[Opening Given entries section]
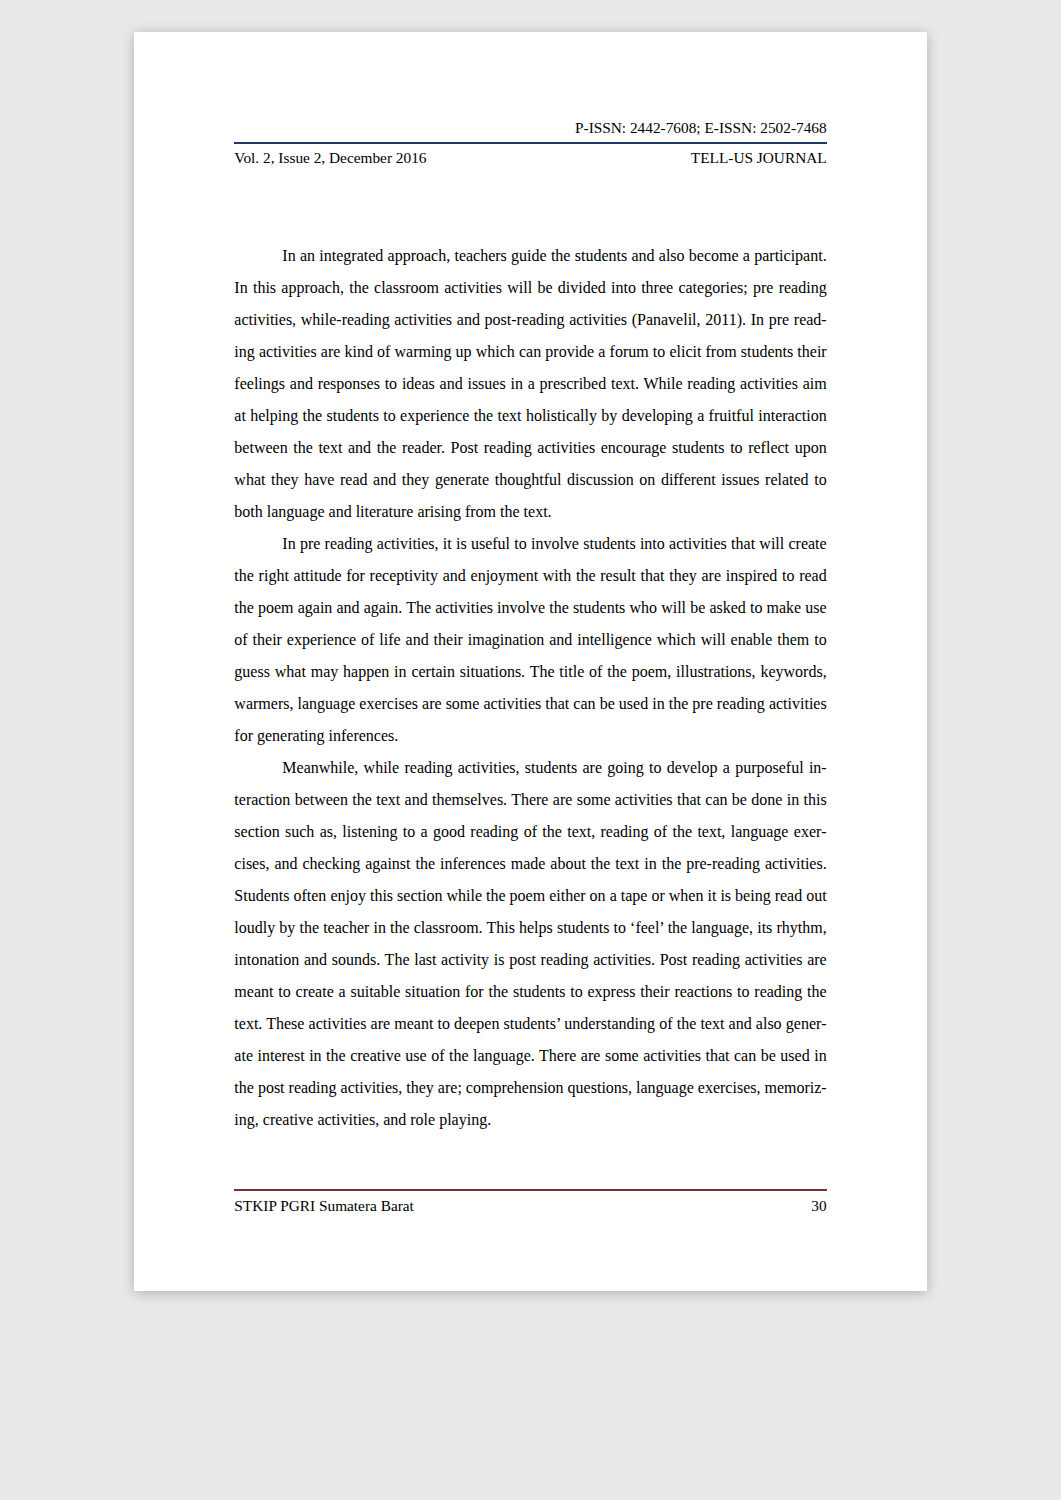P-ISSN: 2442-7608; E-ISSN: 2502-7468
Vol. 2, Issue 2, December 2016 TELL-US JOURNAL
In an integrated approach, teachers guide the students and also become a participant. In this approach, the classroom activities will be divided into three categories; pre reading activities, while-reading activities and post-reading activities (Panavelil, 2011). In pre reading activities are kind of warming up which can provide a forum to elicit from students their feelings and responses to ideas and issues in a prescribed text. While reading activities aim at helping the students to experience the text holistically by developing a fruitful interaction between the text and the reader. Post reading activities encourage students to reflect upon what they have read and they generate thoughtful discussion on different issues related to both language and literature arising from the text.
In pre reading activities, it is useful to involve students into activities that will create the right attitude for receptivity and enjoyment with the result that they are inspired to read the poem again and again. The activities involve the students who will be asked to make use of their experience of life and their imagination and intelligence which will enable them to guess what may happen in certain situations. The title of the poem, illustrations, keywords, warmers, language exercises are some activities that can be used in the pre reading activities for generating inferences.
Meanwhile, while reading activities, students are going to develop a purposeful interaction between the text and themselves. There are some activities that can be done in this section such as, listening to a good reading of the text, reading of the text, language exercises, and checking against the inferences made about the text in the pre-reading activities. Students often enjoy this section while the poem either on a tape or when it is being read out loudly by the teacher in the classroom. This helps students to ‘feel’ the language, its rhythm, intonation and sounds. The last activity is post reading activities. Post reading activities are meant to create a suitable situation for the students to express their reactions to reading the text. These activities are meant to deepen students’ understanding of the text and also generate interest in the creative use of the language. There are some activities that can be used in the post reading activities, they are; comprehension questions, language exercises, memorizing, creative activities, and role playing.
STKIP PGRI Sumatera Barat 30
[Closing Given entries section]
* Directions for this task *
Repeat the records word for word. Leave out whatever pictures they hold.

* Reply *
P-ISSN: 2442-7608; E-ISSN: 2502-7468
Vol. 2, Issue 2, December 2016 TELL-US JOURNAL
In an integrated approach, teachers guide the students and also become a participant. In this approach, the classroom activities will be divided into three categories; pre reading activities, while-reading activities and post-reading activities (Panavelil, 2011). In pre reading activities are kind of warming up which can provide a forum to elicit from students their feelings and responses to ideas and issues in a prescribed text. While reading activities aim at helping the students to experience the text holistically by developing a fruitful interaction between the text and the reader. Post reading activities encourage students to reflect upon what they have read and they generate thoughtful discussion on different issues related to both language and literature arising from the text.
In pre reading activities, it is useful to involve students into activities that will create the right attitude for receptivity and enjoyment with the result that they are inspired to read the poem again and again. The activities involve the students who will be asked to make use of their experience of life and their imagination and intelligence which will enable them to guess what may happen in certain situations. The title of the poem, illustrations, keywords, warmers, language exercises are some activities that can be used in the pre reading activities for generating inferences.
Meanwhile, while reading activities, students are going to develop a purposeful interaction between the text and themselves. There are some activities that can be done in this section such as, listening to a good reading of the text, reading of the text, language exercises, and checking against the inferences made about the text in the pre-reading activities. Students often enjoy this section while the poem either on a tape or when it is being read out loudly by the teacher in the classroom. This helps students to ‘feel’ the language, its rhythm, intonation and sounds. The last activity is post reading activities. Post reading activities are meant to create a suitable situation for the students to express their reactions to reading the text. These activities are meant to deepen students’ understanding of the text and also generate interest in the creative use of the language. There are some activities that can be used in the post reading activities, they are; comprehension questions, language exercises, memorizing, creative activities, and role playing.
STKIP PGRI Sumatera Barat 30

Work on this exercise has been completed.